**Required action 1:** Return everything in the post about connecting Lambda to Neptune from "The Lambda is" down to "I doing wrong?", copied word for word.
**Required action 2:** Supply the next part of the post about connecting Lambda to Neptune, starting after its last sentence.

**Given text:**
|---|
Problems connecting to Neptune from Lambda - amazon-web-services

I have created a simple AWS Neptune cluster, with a writer and no read replicas. I used the option to create a new VPC for it, and two security groups were automatically created for it, too.
I also have a Lambda that calls that Nepture cluster's endpoint. I have configured the Lambda with the Neptune cluster's VPC, specifying all of its subnets and the two security groups mentioned above. I didn't manually modified the inbound and outbound rules once they have been automatically assigned upon me performing the VPC configuration from the AWS Console (just going through the steps).
The Lambda is written in Python and uses the requests library to make HTTPS calls, with AWS Singature V4. The execution role for the Lambda has NeptuneFullAccess and an inline policy to allow configuring a VPC for the Lambda (which has been done, so that policy works).
The Lambda calls the Neptune cluster's endpoint, with the cluster's name and ID redacted, on port 8182:
https://NAME.cluster-ID.us-east-1.neptune.amazonaws.com:8182
I get the following error:
{
"errorMessage": "2020-05-20T21:26:35.066Z c8ee70ac-6390-48fd-a32e-36f80d58a24e Task timed out after 3.00 seconds"
}
What am I doing wrong?
|---|
**Excerpted records:**
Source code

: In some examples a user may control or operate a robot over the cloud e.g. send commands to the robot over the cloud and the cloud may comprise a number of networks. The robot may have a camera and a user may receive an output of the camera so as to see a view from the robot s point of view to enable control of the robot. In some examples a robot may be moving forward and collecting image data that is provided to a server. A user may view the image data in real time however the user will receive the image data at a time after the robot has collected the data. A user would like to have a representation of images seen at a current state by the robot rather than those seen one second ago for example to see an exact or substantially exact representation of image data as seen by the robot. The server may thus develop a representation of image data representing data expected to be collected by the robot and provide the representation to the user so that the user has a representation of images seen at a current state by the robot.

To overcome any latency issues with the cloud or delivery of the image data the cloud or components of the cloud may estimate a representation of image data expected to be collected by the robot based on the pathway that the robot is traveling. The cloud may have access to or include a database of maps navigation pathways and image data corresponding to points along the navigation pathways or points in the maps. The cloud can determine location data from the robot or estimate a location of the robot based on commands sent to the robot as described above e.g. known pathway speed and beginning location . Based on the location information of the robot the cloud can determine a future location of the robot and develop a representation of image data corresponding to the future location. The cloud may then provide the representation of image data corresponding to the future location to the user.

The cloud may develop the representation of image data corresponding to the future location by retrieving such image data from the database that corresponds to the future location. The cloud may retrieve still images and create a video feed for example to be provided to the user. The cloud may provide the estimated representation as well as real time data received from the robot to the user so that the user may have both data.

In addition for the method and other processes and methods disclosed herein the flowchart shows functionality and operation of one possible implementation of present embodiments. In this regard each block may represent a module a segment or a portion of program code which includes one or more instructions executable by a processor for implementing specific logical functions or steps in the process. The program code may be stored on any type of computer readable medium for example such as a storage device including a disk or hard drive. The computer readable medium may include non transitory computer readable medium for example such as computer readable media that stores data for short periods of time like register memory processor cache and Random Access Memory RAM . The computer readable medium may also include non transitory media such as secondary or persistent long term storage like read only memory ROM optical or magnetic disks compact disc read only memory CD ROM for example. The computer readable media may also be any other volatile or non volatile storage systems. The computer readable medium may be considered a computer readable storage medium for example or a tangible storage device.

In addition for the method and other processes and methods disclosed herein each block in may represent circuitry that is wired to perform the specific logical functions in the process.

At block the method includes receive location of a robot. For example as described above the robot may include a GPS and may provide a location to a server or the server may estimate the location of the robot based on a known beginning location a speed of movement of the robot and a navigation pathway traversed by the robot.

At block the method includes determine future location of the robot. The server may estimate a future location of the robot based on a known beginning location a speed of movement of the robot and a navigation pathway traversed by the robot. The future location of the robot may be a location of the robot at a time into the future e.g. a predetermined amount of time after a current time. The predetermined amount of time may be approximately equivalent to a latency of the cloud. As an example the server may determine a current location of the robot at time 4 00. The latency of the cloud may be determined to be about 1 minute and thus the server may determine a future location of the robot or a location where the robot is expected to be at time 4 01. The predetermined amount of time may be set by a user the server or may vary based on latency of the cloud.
|---|
**Exercise result 1:**
The Lambda is written in Python and uses the requests library to make HTTPS calls, with AWS Singature V4. The execution role for the Lambda has NeptuneFullAccess and an inline policy to allow configuring a VPC for the Lambda (which has been done, so that policy works).
The Lambda calls the Neptune cluster's endpoint, with the cluster's name and ID redacted, on port 8182:
https://NAME.cluster-ID.us-east-1.neptune.amazonaws.com:8182
I get the following error:
{
"errorMessage": "2020-05-20T21:26:35.066Z c8ee70ac-6390-48fd-a32e-36f80d58a24e Task timed out after 3.00 seconds"
}
What am I doing wrong?

**Exercise result 2:**
UPDATE: So, it looks like the second security group for the Neptune cluster was created by me selecting an option when creating the cluster. So, I tried again with Choose existing option for the security group, instead of Create new. (I guess I was confused before, because I was creating a whole new VPC, so how could a security group already exist? But the wizard just assumes the default security group that would be created by then.)
Now, I no longer get the same error. However, what I see is this:
{
"errorType": "Runtime.ExitError",
"errorMessage": "RequestId: 48e3b4fb-1b88-48d3-8834-247dbb1a4f3f Error: Runtime exited without providing a reason"
}
The log shows this:
{
"requestId": "b8b91c18-34cd-c5f6-9103-ed3357b9241e",
"code": "BadRequestException",
"detailedMessage": "Bad request."
}
The query was (given the Lambda code described in https://docs.amazonaws.cn/en_us/neptune/latest/userguide/iam-auth-connecting-python.html):
{
"host": "NAME.cluster-ID.us-east-1.neptune.amazonaws.com:8182",
"method": "GET",
"query_type": "status",
"query": ""
}
Any suggestions?
UPDATE: Trying against another Neptune cluster, the [Errno 111] Connection refused' error comes back. I have noticed an odd thing, however: I have some orphaned network interfaces, from when the Lambda was associated with the VPCs of now-deleted Neptune clusters. The network interfaces are marked in use, however, and I cannot detach and delete them, not even with the Force detachment option. Getting the You are not allowed to manage 'ela-attach' attachments error.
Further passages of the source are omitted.